Seu período sabático de seis meses, porém, não seria de descanso. Comprometeu-se a conhecer uma pessoa nova todos os dias, ou, ao menos, a conversar com alguém que estivesse fazendo algo novo. Entre essas conversas, entrou em contato com Eduardo Bontempo, co-fundador da startup Geekie, com quem tinha trabalhado durante a faculdade. “Conversamos bastante sobre como era trabalhar com educação e ele me aconselhou: ‘Dani, para fazer a transição, burn the bridge. Queime a ponte com o seu passado, não olhe pra trás’.“
Ela queimou. Um curso em Harvard a ajudou a entender o mercado e as perspectivas para quem desejava empreender na área. “Percebi que as pessoas estavam trabalhando com ensino adaptativo em várias disciplinas ao mesmo tempo, e decidi que queria ser mais específica, me dedicar exclusivamente a uma competência: a leitura”. Danielle constatou que o letramento ainda era feito de forma muito intuitiva, e que tecnologias computacionais poderiam ajudar a criança a passar por este processo, através da medição da complexidade de um texto e mapeamento do aprendizado.
Decidiu desenvolver, então, o primeiro software do tipo em língua portuguesa – nascia, com isso, a Guten Educação. Voltando ao Brasil, Danielle pesquisou tudo o que pôde sobre o assunto. “Uma coisa boa é que, como não sabia nada, tive muita humildade para estudar e conversar com as pessoas – fui descobrindo, no processo, do que precisava”, explica. Ao procurar estudos sobre o tema, encontrou uma publicação científica do grupo de pesquisa em Linguística Computacional da USP de São Carlos. Fechou parceria com eles para o desenvolvimento do software classificador e, paralelamente, já começou a trabalhar em outros produtos complementares: um aplicativo de notícias adaptadas à linguagem infantil e outro mapeador de habilidades.
“Trazer parceiros foi um salto, e sou muito feliz com a escolha que fiz”, afirma. A Guten já recebeu o aporte financeiro de investidores-anjo, da Artemisia Ventures e, recentemente, do fundo norte-americano Omidyar Network, focado em empresas com alto impacto social. Em novembro de 2015, Danielle foi escolhida pela MIT Technology Review como um dos 10 brasileiros mais inovadores com menos de 35 anos, e selecionada pela mesma publicação como o Inovador Social de 2015.

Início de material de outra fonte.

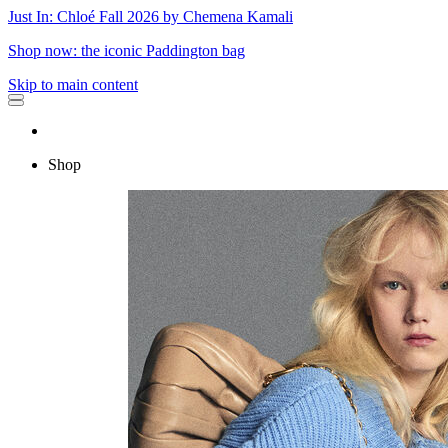
Just In: Chloé Fall 2026 by Chemena Kamali
Shop now: the iconic Paddington bag
Skip to main content
Shop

Com dois produtos no mercado e o terceiro com lançamento em 2016, ela sente que, finalmente, está investindo seus talentos e seu esforço em algo em que se vê: “Toda vez que vejo uma criança usando nosso software, e mostrando seu progresso para os pais e para os professores, me pergunto por que não mudei antes. Mas entendo que era uma trajetória necessária para chegar mais madura a esse momento.”